GIVEN TEXT:
****
Taguig City Police Station chief Col. Robert Baesa said they are preparing to file a complaint against two individuals, one of them a minor, found to be responsible for the November 7 bomb threats.

He said his men in cooperation with the Philippine National Police-Anticyber Crime Group were able to identify the suspects after tracking down their internet protocol (IP) address, exact location, and mobile number.

The suspects used a Facebook account name “Sofia Smith” when they logged in, posted, commented, and made threats on a livestream of a flag-raising ceremony.

Baesa said the dummy social media account commented on the school’s Facebook Live and threatened to kill all the students “like what happened in Thailand.”

The comment read: “Humanda na kyo mamya sa pagpasok ng mga panghapon. Binabalaan ko kayong lahat na humanda mamaya haha papsukin niyo lhat ng estudyante mamaya. Papatayin ko lahat g mga estudyante sa Taguig Signal Village. Kagaya ng nangyare sa Thailand humanda kayo magpapasabog ako dyan sa Signal papatayin ko kayong lahat.”

The threats prompted the local government and the school management to cancel the afternoon classes.
****
INPUT MATERIAL:
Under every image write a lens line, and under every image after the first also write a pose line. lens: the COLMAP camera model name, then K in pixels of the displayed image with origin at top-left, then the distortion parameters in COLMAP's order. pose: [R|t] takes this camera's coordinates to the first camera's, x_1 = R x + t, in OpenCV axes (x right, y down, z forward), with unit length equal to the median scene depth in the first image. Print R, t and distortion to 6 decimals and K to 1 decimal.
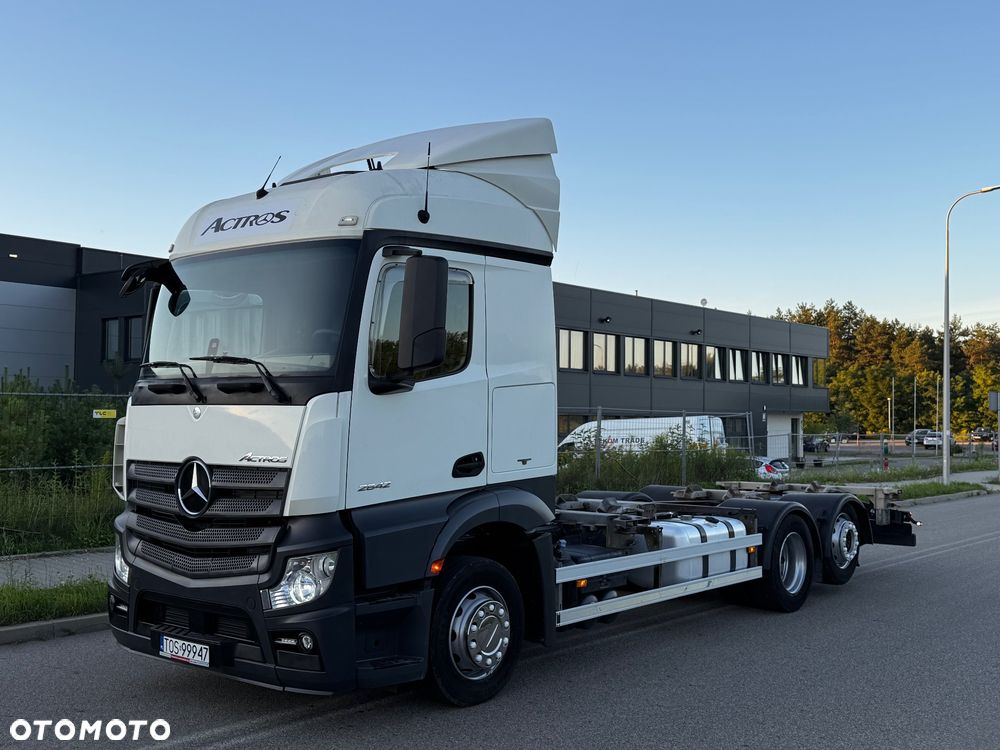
lens RADIAL K [[1049.2, 0, 500.5], [0, 1049.2, 378.5], [0, 0, 1]] dist [0.199146, -0.422262]
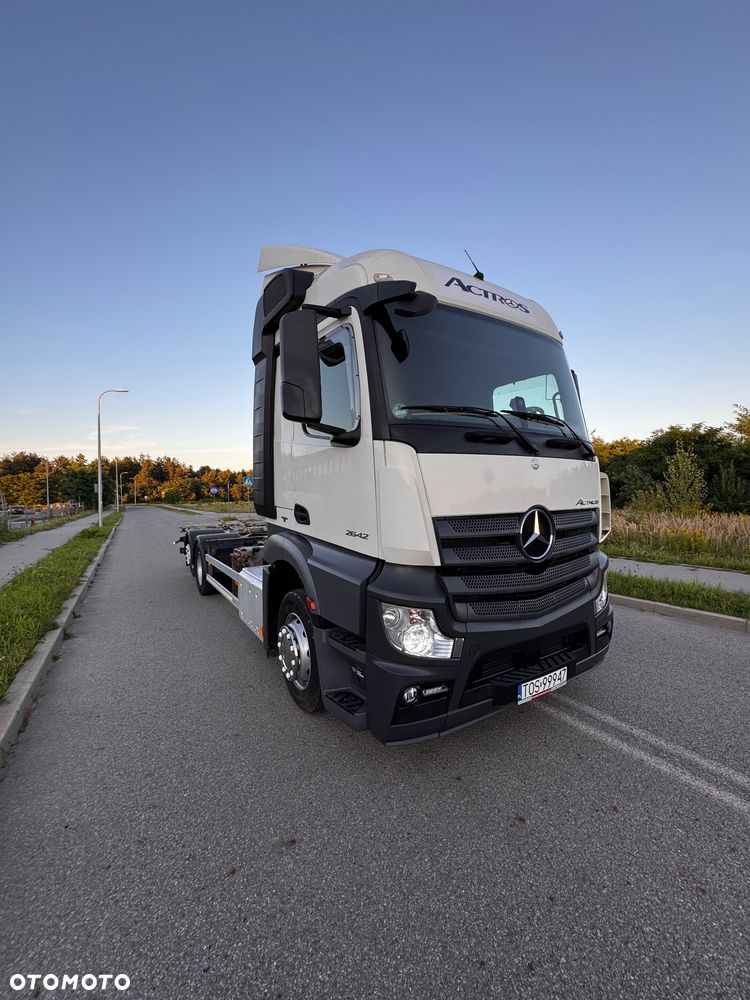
lens RADIAL K [[403.6, 0, 375.0], [0, 403.6, 500.0], [0, 0, 1]] dist [-0.000920, -0.000313]
pose [[0.312908, -0.025169, 0.949450, -0.670430], [-0.013763, 0.999424, 0.031029, 0.053835], [-0.949684, -0.022777, 0.312381, 0.955426]]
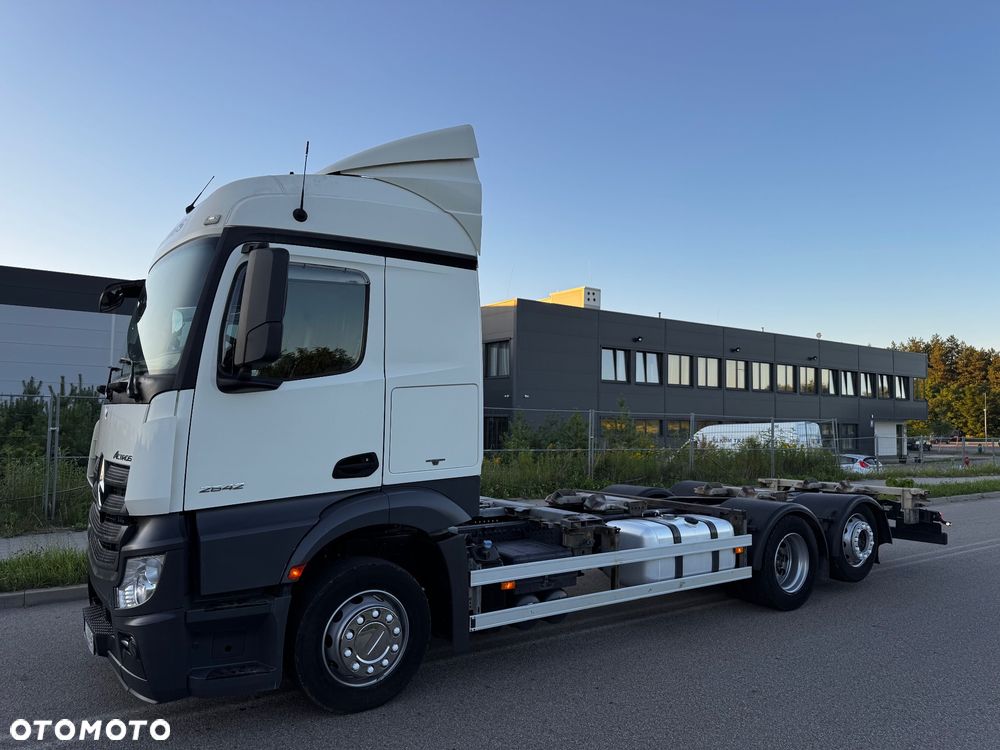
lens RADIAL K [[699.7, 0, 502.3], [0, 699.7, 377.6], [0, 0, 1]] dist [0.103129, -0.148091]
pose [[0.967679, -0.008977, -0.252025, 0.259804], [0.002443, 0.999653, -0.026226, 0.016462], [0.252173, 0.024763, 0.967365, 0.379873]]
****
PROBLEMS AND TASKS:
1. According to the news excerpt on the Taguig bomb threats, what Facebook account name did the suspects use?
2. Print every line of the records in Block 1 verbatim, and leave out the pictures.
The records are unrelated to the news excerpt.

RESPONSES BY ITEM NUMBER:
1. "Sofia Smith"

2.
Under every image write a lens line, and under every image after the first also write a pose line. lens: the COLMAP camera model name, then K in pixels of the displayed image with origin at top-left, then the distortion parameters in COLMAP's order. pose: [R|t] takes this camera's coordinates to the first camera's, x_1 = R x + t, in OpenCV axes (x right, y down, z forward), with unit length equal to the median scene depth in the first image. Print R, t and distortion to 6 decimals and K to 1 decimal.
lens RADIAL K [[1049.2, 0, 500.5], [0, 1049.2, 378.5], [0, 0, 1]] dist [0.199146, -0.422262]
lens RADIAL K [[403.6, 0, 375.0], [0, 403.6, 500.0], [0, 0, 1]] dist [-0.000920, -0.000313]
pose [[0.312908, -0.025169, 0.949450, -0.670430], [-0.013763, 0.999424, 0.031029, 0.053835], [-0.949684, -0.022777, 0.312381, 0.955426]]
lens RADIAL K [[699.7, 0, 502.3], [0, 699.7, 377.6], [0, 0, 1]] dist [0.103129, -0.148091]
pose [[0.967679, -0.008977, -0.252025, 0.259804], [0.002443, 0.999653, -0.026226, 0.016462], [0.252173, 0.024763, 0.967365, 0.379873]]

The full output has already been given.